How Simvastatin Works





Simvastatin is a medication referred to the class of statins. Simvastatin lowers “bad” cholesterol levels in the blood by reducing the production of LDL cholesterol in the liver, which is achieved by suppressing the action of HMG-CoA reductase in the liver, an enzyme responsible for the production of cholesterol. The decreased amounts of LDL cholesterol in the liver makes liver cells compensate the imbalance by taking cholesterol from the blood stream. As a result, the levels of LDL cholesterol in the blood decrease. It is important to note that simvastatin is the most effective when taken at or before  night because most cholesterols  are produced in the body at night.

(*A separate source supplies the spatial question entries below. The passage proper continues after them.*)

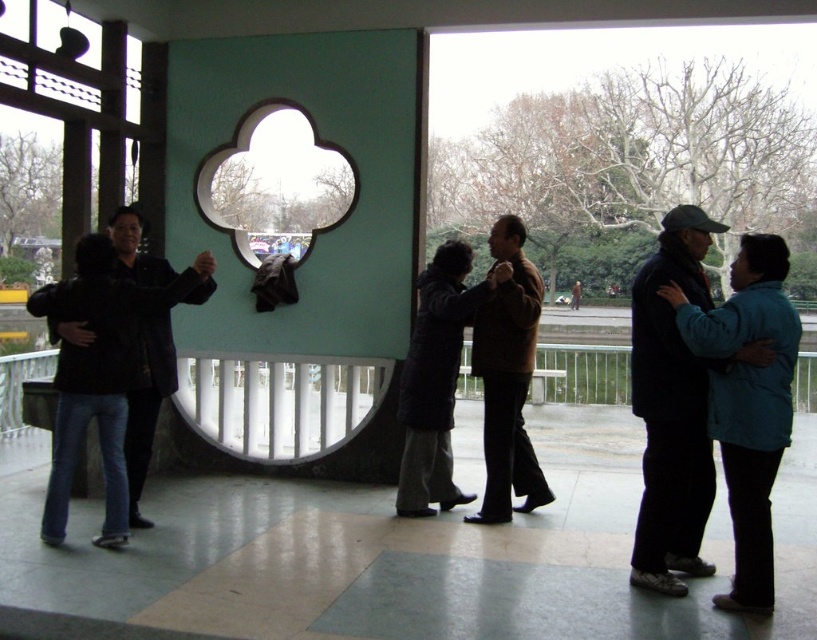
Question: Is brown wool sweater at center wider than green matte window at center?

Choices:
 (A) yes
 (B) no

Answer: (B)

Question: Is dark blue jeans at left further to camera compared to green matte window at center?

Choices:
 (A) yes
 (B) no

Answer: (B)

Question: Among these points, which one is nearest to the camera?

Choices:
 (A) (784, 316)
 (B) (172, 269)
 (C) (344, 433)

Answer: (A)

Question: Which point is closer to the camera?

Choices:
 (A) (436, 257)
 (B) (483, 376)
 (C) (570, 292)
 (D) (61, 467)

Answer: (D)

Question: Where is blue fabric jacket at right located in relation to brown wool coat at center in the image?

Choices:
 (A) left
 (B) right

Answer: (A)

Question: Which point appears farthest from the camera in this image?

Choices:
 (A) (579, 291)
 (B) (286, 115)
 (C) (105, 353)

Answer: (A)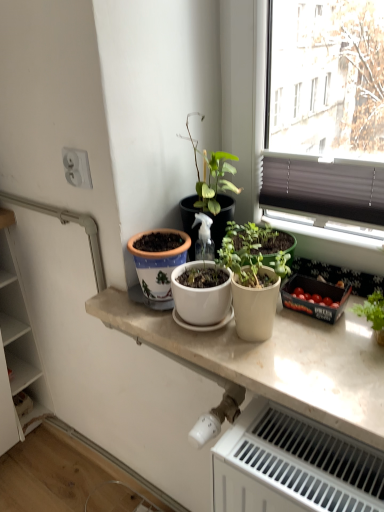
Find the location of a particular element. Image resolution: width=384 pixels, height=512 pixels. free spot in front of matte white pot at center is located at coordinates (293, 373).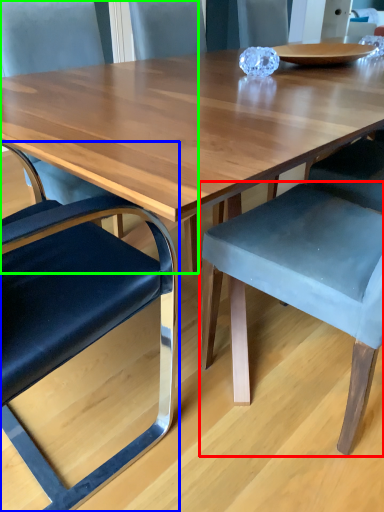
Question: Which object is the farthest from chair (highlighted by a red box)? Choose among these: chair (highlighted by a blue box) or chair (highlighted by a green box).

Choices:
 (A) chair
 (B) chair

Answer: (B)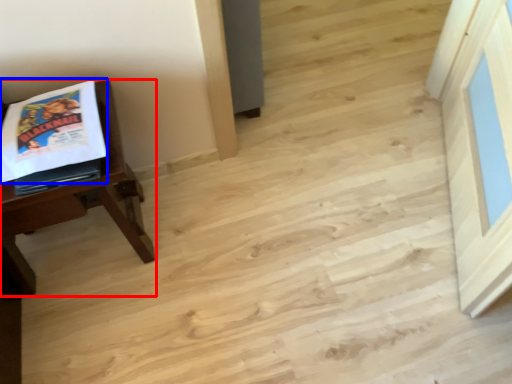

What is “bad” cholesterol or LDL?

LDL stands for low density lipoprotein, the type of cholesterol that accumulates in the arteries and narrows them (atherosclerosis) which is associated with high risks of heart disease. As opposed to LDL, the so called “good” cholesterol (HDL, high density lipoprotein) prevents depositing “bad” cholesterol in the arteries.

Narrowed or blocked arteries limit the amount of oxygen delivered to the heart muscle, which results in chest pain (angina) and in worst cases - a heart attack (myocardial infarction).  Timely treatment with simvastatin can prevent first or second heart attack, which is the major benefit of the medication that outweighs the risk of the side effects of simvastatin.  That is why it is so important to know your LDL levels, especially if your lifestyle is not quite healthy, and contact a doctor in case  of such warning signs as chest pain.

A small decrease in the production of triglycerides (other ‘bad fats’ ) in the blood called and a slight increase of “good”  cholesterol is  an additional beneficial effect of Simvastatin.